(Dataset excerpt)
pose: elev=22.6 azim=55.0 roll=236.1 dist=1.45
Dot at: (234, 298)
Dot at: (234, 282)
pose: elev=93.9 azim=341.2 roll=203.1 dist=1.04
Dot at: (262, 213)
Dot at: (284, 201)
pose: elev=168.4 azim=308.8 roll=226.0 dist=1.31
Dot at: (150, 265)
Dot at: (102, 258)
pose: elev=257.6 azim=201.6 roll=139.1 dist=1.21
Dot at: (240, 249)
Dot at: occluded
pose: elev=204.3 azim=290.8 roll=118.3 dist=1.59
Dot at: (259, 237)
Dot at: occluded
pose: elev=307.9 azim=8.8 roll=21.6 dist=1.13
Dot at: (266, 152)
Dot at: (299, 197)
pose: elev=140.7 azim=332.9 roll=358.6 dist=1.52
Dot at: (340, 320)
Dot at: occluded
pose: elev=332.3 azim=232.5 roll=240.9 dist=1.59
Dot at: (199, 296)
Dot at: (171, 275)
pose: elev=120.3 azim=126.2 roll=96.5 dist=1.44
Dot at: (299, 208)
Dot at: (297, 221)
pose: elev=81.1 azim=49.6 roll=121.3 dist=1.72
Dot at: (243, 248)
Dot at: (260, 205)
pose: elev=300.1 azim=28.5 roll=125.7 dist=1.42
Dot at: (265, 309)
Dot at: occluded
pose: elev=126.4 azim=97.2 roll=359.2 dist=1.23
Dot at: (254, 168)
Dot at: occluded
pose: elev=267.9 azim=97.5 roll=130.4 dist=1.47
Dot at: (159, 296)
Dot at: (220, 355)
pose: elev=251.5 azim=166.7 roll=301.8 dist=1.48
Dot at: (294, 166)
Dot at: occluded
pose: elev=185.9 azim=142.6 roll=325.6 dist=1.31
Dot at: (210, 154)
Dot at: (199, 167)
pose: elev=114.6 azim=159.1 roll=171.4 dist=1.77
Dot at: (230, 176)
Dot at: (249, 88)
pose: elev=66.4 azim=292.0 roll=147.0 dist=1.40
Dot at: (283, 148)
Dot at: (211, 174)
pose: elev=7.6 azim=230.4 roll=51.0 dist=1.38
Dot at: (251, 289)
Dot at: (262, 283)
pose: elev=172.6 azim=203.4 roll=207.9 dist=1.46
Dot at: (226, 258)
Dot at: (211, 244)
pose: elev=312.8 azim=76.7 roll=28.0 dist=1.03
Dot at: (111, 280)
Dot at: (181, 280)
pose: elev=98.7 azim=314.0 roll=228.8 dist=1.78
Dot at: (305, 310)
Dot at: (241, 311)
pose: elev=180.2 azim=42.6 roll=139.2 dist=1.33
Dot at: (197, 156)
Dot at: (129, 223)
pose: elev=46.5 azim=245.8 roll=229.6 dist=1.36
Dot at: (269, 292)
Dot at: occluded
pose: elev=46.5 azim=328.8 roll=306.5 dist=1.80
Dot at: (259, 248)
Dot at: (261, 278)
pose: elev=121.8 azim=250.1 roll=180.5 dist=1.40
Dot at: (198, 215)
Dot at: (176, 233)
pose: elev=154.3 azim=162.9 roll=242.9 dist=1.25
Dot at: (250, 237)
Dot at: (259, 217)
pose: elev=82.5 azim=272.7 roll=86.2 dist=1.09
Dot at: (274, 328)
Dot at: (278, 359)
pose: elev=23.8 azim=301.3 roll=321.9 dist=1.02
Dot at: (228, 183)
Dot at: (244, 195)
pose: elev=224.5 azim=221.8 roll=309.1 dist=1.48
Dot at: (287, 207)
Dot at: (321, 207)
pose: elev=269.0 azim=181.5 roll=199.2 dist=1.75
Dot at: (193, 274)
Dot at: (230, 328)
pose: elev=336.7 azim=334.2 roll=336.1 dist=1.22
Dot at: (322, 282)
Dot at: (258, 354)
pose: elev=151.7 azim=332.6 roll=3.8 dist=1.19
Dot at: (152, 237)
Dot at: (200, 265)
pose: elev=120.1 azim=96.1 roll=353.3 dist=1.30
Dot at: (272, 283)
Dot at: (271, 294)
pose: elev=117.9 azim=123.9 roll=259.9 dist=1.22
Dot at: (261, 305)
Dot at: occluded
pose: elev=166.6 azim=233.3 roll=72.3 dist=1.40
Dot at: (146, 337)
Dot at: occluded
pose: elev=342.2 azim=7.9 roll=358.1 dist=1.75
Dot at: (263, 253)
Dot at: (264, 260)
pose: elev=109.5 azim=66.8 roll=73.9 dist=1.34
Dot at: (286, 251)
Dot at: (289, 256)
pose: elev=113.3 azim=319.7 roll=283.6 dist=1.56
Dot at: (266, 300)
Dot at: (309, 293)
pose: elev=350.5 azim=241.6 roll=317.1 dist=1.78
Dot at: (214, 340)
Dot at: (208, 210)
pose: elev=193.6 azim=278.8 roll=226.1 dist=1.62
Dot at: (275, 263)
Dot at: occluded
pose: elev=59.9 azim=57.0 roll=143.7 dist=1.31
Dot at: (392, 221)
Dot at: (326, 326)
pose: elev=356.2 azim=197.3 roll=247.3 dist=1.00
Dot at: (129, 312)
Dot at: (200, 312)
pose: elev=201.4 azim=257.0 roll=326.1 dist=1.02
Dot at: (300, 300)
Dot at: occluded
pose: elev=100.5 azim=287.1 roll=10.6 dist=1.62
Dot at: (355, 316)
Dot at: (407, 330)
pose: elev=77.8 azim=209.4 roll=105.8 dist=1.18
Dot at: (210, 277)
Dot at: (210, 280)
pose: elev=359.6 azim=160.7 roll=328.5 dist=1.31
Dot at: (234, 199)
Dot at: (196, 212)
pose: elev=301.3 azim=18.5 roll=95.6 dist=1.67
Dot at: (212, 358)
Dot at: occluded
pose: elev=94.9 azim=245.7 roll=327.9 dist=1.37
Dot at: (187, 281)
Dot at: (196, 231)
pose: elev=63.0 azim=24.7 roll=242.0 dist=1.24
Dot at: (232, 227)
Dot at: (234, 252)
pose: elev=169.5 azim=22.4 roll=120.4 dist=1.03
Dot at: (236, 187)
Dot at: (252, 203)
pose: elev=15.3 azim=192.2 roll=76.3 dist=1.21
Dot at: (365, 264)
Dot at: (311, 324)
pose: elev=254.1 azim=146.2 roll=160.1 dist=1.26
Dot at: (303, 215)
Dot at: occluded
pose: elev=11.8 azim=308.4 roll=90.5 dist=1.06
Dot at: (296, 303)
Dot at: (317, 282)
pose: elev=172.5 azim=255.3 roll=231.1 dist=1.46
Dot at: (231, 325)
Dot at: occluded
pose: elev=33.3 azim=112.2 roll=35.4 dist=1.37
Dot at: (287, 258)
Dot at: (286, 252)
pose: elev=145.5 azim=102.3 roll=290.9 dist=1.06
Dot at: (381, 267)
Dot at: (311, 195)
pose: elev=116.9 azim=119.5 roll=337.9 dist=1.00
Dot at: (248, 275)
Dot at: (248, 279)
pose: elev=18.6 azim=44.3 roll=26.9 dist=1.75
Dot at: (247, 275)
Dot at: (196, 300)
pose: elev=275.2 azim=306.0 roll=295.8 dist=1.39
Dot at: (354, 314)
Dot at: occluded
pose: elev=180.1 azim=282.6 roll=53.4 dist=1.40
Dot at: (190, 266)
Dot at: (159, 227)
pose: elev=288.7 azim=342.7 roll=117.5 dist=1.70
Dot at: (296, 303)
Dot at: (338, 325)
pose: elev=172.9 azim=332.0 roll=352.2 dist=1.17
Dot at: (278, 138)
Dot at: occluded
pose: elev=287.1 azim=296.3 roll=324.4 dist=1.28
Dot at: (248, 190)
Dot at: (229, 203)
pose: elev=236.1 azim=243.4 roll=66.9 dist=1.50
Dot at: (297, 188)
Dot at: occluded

**GIVEN EXERCISE**
Rewrite all of the rows above, substituting "distance" for every occurrence of "dist" and leaving everything else unchanged.

**THE COMPLETED TASK**
pose: elev=22.6 azim=55.0 roll=236.1 distance=1.45
Dot at: (234, 298)
Dot at: (234, 282)
pose: elev=93.9 azim=341.2 roll=203.1 distance=1.04
Dot at: (262, 213)
Dot at: (284, 201)
pose: elev=168.4 azim=308.8 roll=226.0 distance=1.31
Dot at: (150, 265)
Dot at: (102, 258)
pose: elev=257.6 azim=201.6 roll=139.1 distance=1.21
Dot at: (240, 249)
Dot at: occluded
pose: elev=204.3 azim=290.8 roll=118.3 distance=1.59
Dot at: (259, 237)
Dot at: occluded
pose: elev=307.9 azim=8.8 roll=21.6 distance=1.13
Dot at: (266, 152)
Dot at: (299, 197)
pose: elev=140.7 azim=332.9 roll=358.6 distance=1.52
Dot at: (340, 320)
Dot at: occluded
pose: elev=332.3 azim=232.5 roll=240.9 distance=1.59
Dot at: (199, 296)
Dot at: (171, 275)
pose: elev=120.3 azim=126.2 roll=96.5 distance=1.44
Dot at: (299, 208)
Dot at: (297, 221)
pose: elev=81.1 azim=49.6 roll=121.3 distance=1.72
Dot at: (243, 248)
Dot at: (260, 205)
pose: elev=300.1 azim=28.5 roll=125.7 distance=1.42
Dot at: (265, 309)
Dot at: occluded
pose: elev=126.4 azim=97.2 roll=359.2 distance=1.23
Dot at: (254, 168)
Dot at: occluded
pose: elev=267.9 azim=97.5 roll=130.4 distance=1.47
Dot at: (159, 296)
Dot at: (220, 355)
pose: elev=251.5 azim=166.7 roll=301.8 distance=1.48
Dot at: (294, 166)
Dot at: occluded
pose: elev=185.9 azim=142.6 roll=325.6 distance=1.31
Dot at: (210, 154)
Dot at: (199, 167)
pose: elev=114.6 azim=159.1 roll=171.4 distance=1.77
Dot at: (230, 176)
Dot at: (249, 88)
pose: elev=66.4 azim=292.0 roll=147.0 distance=1.40
Dot at: (283, 148)
Dot at: (211, 174)
pose: elev=7.6 azim=230.4 roll=51.0 distance=1.38
Dot at: (251, 289)
Dot at: (262, 283)
pose: elev=172.6 azim=203.4 roll=207.9 distance=1.46
Dot at: (226, 258)
Dot at: (211, 244)
pose: elev=312.8 azim=76.7 roll=28.0 distance=1.03
Dot at: (111, 280)
Dot at: (181, 280)
pose: elev=98.7 azim=314.0 roll=228.8 distance=1.78
Dot at: (305, 310)
Dot at: (241, 311)
pose: elev=180.2 azim=42.6 roll=139.2 distance=1.33
Dot at: (197, 156)
Dot at: (129, 223)
pose: elev=46.5 azim=245.8 roll=229.6 distance=1.36
Dot at: (269, 292)
Dot at: occluded
pose: elev=46.5 azim=328.8 roll=306.5 distance=1.80
Dot at: (259, 248)
Dot at: (261, 278)
pose: elev=121.8 azim=250.1 roll=180.5 distance=1.40
Dot at: (198, 215)
Dot at: (176, 233)
pose: elev=154.3 azim=162.9 roll=242.9 distance=1.25
Dot at: (250, 237)
Dot at: (259, 217)
pose: elev=82.5 azim=272.7 roll=86.2 distance=1.09
Dot at: (274, 328)
Dot at: (278, 359)
pose: elev=23.8 azim=301.3 roll=321.9 distance=1.02
Dot at: (228, 183)
Dot at: (244, 195)
pose: elev=224.5 azim=221.8 roll=309.1 distance=1.48
Dot at: (287, 207)
Dot at: (321, 207)
pose: elev=269.0 azim=181.5 roll=199.2 distance=1.75
Dot at: (193, 274)
Dot at: (230, 328)
pose: elev=336.7 azim=334.2 roll=336.1 distance=1.22
Dot at: (322, 282)
Dot at: (258, 354)
pose: elev=151.7 azim=332.6 roll=3.8 distance=1.19
Dot at: (152, 237)
Dot at: (200, 265)
pose: elev=120.1 azim=96.1 roll=353.3 distance=1.30
Dot at: (272, 283)
Dot at: (271, 294)
pose: elev=117.9 azim=123.9 roll=259.9 distance=1.22
Dot at: (261, 305)
Dot at: occluded
pose: elev=166.6 azim=233.3 roll=72.3 distance=1.40
Dot at: (146, 337)
Dot at: occluded
pose: elev=342.2 azim=7.9 roll=358.1 distance=1.75
Dot at: (263, 253)
Dot at: (264, 260)
pose: elev=109.5 azim=66.8 roll=73.9 distance=1.34
Dot at: (286, 251)
Dot at: (289, 256)
pose: elev=113.3 azim=319.7 roll=283.6 distance=1.56
Dot at: (266, 300)
Dot at: (309, 293)
pose: elev=350.5 azim=241.6 roll=317.1 distance=1.78
Dot at: (214, 340)
Dot at: (208, 210)
pose: elev=193.6 azim=278.8 roll=226.1 distance=1.62
Dot at: (275, 263)
Dot at: occluded
pose: elev=59.9 azim=57.0 roll=143.7 distance=1.31
Dot at: (392, 221)
Dot at: (326, 326)
pose: elev=356.2 azim=197.3 roll=247.3 distance=1.00
Dot at: (129, 312)
Dot at: (200, 312)
pose: elev=201.4 azim=257.0 roll=326.1 distance=1.02
Dot at: (300, 300)
Dot at: occluded
pose: elev=100.5 azim=287.1 roll=10.6 distance=1.62
Dot at: (355, 316)
Dot at: (407, 330)
pose: elev=77.8 azim=209.4 roll=105.8 distance=1.18
Dot at: (210, 277)
Dot at: (210, 280)
pose: elev=359.6 azim=160.7 roll=328.5 distance=1.31
Dot at: (234, 199)
Dot at: (196, 212)
pose: elev=301.3 azim=18.5 roll=95.6 distance=1.67
Dot at: (212, 358)
Dot at: occluded
pose: elev=94.9 azim=245.7 roll=327.9 distance=1.37
Dot at: (187, 281)
Dot at: (196, 231)
pose: elev=63.0 azim=24.7 roll=242.0 distance=1.24
Dot at: (232, 227)
Dot at: (234, 252)
pose: elev=169.5 azim=22.4 roll=120.4 distance=1.03
Dot at: (236, 187)
Dot at: (252, 203)
pose: elev=15.3 azim=192.2 roll=76.3 distance=1.21
Dot at: (365, 264)
Dot at: (311, 324)
pose: elev=254.1 azim=146.2 roll=160.1 distance=1.26
Dot at: (303, 215)
Dot at: occluded
pose: elev=11.8 azim=308.4 roll=90.5 distance=1.06
Dot at: (296, 303)
Dot at: (317, 282)
pose: elev=172.5 azim=255.3 roll=231.1 distance=1.46
Dot at: (231, 325)
Dot at: occluded
pose: elev=33.3 azim=112.2 roll=35.4 distance=1.37
Dot at: (287, 258)
Dot at: (286, 252)
pose: elev=145.5 azim=102.3 roll=290.9 distance=1.06
Dot at: (381, 267)
Dot at: (311, 195)
pose: elev=116.9 azim=119.5 roll=337.9 distance=1.00
Dot at: (248, 275)
Dot at: (248, 279)
pose: elev=18.6 azim=44.3 roll=26.9 distance=1.75
Dot at: (247, 275)
Dot at: (196, 300)
pose: elev=275.2 azim=306.0 roll=295.8 distance=1.39
Dot at: (354, 314)
Dot at: occluded
pose: elev=180.1 azim=282.6 roll=53.4 distance=1.40
Dot at: (190, 266)
Dot at: (159, 227)
pose: elev=288.7 azim=342.7 roll=117.5 distance=1.70
Dot at: (296, 303)
Dot at: (338, 325)
pose: elev=172.9 azim=332.0 roll=352.2 distance=1.17
Dot at: (278, 138)
Dot at: occluded
pose: elev=287.1 azim=296.3 roll=324.4 distance=1.28
Dot at: (248, 190)
Dot at: (229, 203)
pose: elev=236.1 azim=243.4 roll=66.9 distance=1.50
Dot at: (297, 188)
Dot at: occluded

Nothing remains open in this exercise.